Uncertainties can cause significant performance degradations and functional failures in numerous engineering systems. Examples include (but are not limited to) nanoscale devices and systems with fabrication process variations, robot control without full knowledge of design and/or environmental parameters, energy systems with weather-dependent renewable energy sources, and magnetic resonance imaging (MRI) with incomplete and noisy scanning data. Modeling, controlling and optimizing these problems are generally data-intensive: one has to generate and analyze a huge amount of costly data in a parameter space. This often leads to the notorious curse of dimensionality: the complexity grows extremely fast with the number of uncertainty or/and design parameters.
This talk introduces some of our fast non-Monte-Carlo techniques and software for estimating the uncertain performance of engineering systems. The main application is variability analysis of nanoscale IC, MEMS and integrated photonics. Extended applications include energy systems and MRI. These techniques can accelerate a lot of uncertainty-aware optimization, control, and data inference tasks (e.g., yield optimization of silicon chips, robust control of robots and power systems, electrical property tomography using MRI data). The first part will present some fast algorithms to simulate nonlinear dynamic systems influenced by a small number of uncertain parameters. The second part will present some high-dimensional algorithms to predict the performance uncertainties of an engineering system influenced by many random parameters.

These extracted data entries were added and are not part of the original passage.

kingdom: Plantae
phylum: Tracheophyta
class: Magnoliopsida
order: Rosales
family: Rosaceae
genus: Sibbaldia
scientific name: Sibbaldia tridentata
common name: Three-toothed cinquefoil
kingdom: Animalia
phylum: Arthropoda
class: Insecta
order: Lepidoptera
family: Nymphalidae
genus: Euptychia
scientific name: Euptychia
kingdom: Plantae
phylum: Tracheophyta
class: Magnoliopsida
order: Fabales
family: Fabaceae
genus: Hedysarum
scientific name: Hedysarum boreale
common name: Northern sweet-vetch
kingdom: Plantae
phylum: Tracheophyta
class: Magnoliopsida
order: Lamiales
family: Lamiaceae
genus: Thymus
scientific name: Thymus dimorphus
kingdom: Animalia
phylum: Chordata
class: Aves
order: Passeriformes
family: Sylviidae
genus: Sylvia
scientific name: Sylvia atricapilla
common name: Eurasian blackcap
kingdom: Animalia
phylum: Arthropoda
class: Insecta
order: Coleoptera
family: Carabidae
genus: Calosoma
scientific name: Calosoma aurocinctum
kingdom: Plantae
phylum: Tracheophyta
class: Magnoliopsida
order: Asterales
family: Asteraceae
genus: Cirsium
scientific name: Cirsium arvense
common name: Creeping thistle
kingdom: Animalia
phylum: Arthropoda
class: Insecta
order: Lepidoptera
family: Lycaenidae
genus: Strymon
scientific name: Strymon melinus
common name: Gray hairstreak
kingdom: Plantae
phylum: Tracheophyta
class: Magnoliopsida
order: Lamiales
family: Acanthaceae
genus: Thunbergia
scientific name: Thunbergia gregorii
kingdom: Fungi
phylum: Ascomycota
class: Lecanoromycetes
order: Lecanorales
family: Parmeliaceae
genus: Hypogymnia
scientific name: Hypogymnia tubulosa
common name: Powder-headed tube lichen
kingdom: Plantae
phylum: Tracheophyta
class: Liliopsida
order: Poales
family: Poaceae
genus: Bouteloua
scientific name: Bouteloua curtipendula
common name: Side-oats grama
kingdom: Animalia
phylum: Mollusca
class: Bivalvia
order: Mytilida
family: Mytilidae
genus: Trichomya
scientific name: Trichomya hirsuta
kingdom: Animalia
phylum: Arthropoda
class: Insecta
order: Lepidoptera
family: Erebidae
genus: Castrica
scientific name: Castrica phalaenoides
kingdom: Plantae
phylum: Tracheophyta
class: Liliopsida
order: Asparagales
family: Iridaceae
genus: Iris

Zheng Zhang is a postdoc associate with MIT, where he received his Ph.D. degree in EECS in 2015. He is interested in high-dimensional uncertainty analysis and data inference for nanoscale devices and systems, and for other applications including hybrid systems (e.g., power systems and robots) and MRI. Dr. Zhang received the 2016 ACM Outstanding Ph.D. Dissertation Award in Electronic Design Automation, the 2015 Doctoral Dissertation Seminar Award from the Microsystems Technology Laboratory of MIT, and the 2014 Best Paper Award from IEEE Transactions on CAD of Integrated Circuits and Systems. He is a TPC member of Design Automation Conference (DAC) and International Conference on Computer-Aided Design (ICCAD).